Il Primo Ministro turco Recep Tayyip Erdogan ha dichiarato che la Turchia è “sempre disponibile ad addestrare la polizia e i militari dove il sostegno è richiesto”, mentre il Presidente somalo Sharif Sheikh Ahmed, ha ringraziato il Governo turco e ha auspicato che “il migliore addestramento permetta alle forze somale di poter svolgere più adeguatamente il loro dovere”.
La Somalia, un Paese incluso tra i “failed State”, vive praticamente sull’orlo del baratro. Il Governo centrale controlla solamente la capitale Mogadiscio e qualche zona all’esterno della città. Nel resto del Paese, a farla da padroni, sono due gruppi islamici radicali: il movimento Hezb Islam e gli Shebab (legati a doppio filo con al-Qaeda). I due gruppi, per la cronaca, si odiano e si combattono ferocemente.
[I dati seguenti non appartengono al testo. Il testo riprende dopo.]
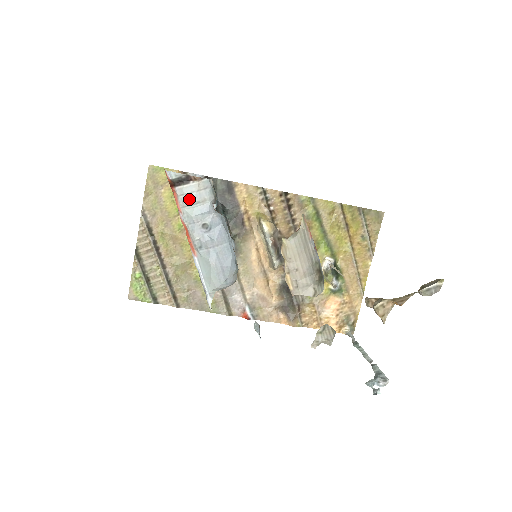
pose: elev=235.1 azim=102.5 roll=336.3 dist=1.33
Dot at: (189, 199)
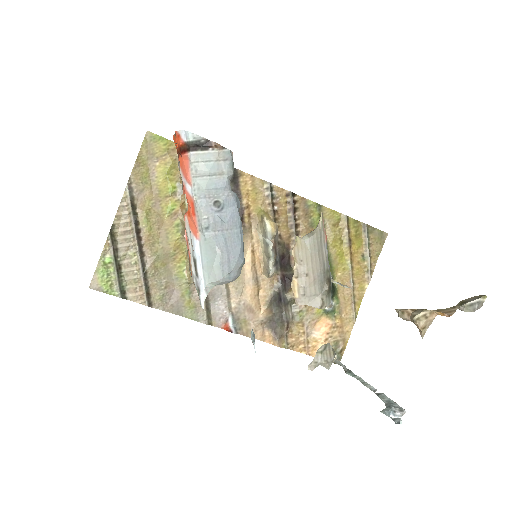
Dot at: (204, 168)
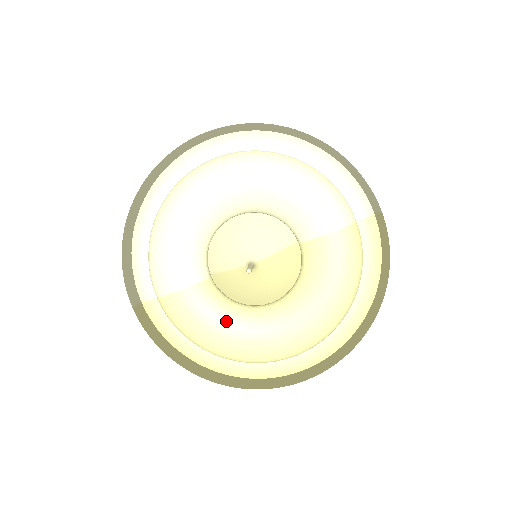
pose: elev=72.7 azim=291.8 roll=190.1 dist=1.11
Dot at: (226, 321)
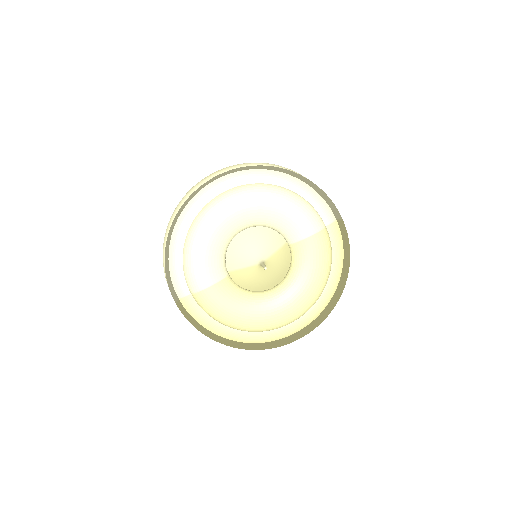
Dot at: (244, 304)
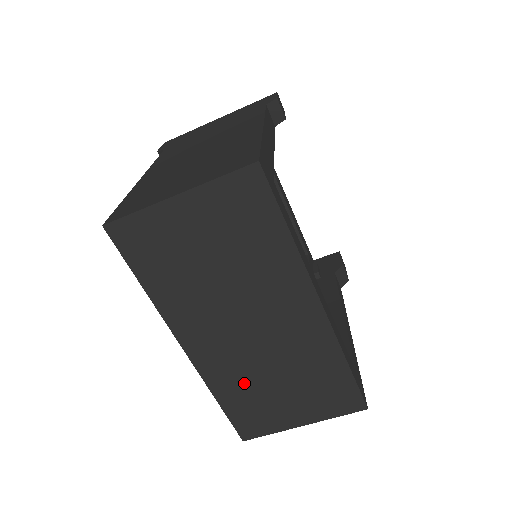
Nello stesso tempo in cui Turchia e Somalia firmavano l’accordo militare, a Mogadiscio andava in scena l’ennesima battaglia: il Palazzo Presidenziale veniva, infatti, attaccato dai fondamentalisti Shebab. Sul terreno, privi di vita, sono rimasti una trentina di civili inermi e, la caduta della capitale in mano agli insorti, è stato evitato solamente grazie all’intervento del contingente dell’African Union (il contingente è denominato AMISON ed è formata da soldati ugandesi e burundesi).
L’instabilità somala rischia di far precipitare tutta la regione nel caos. Solamente pochi giorni addietro, infatti, una cellula radicale islamica è stata scoperta in Kenya. Il rischio di “contagio”, quindi, rimane drammaticamente alto.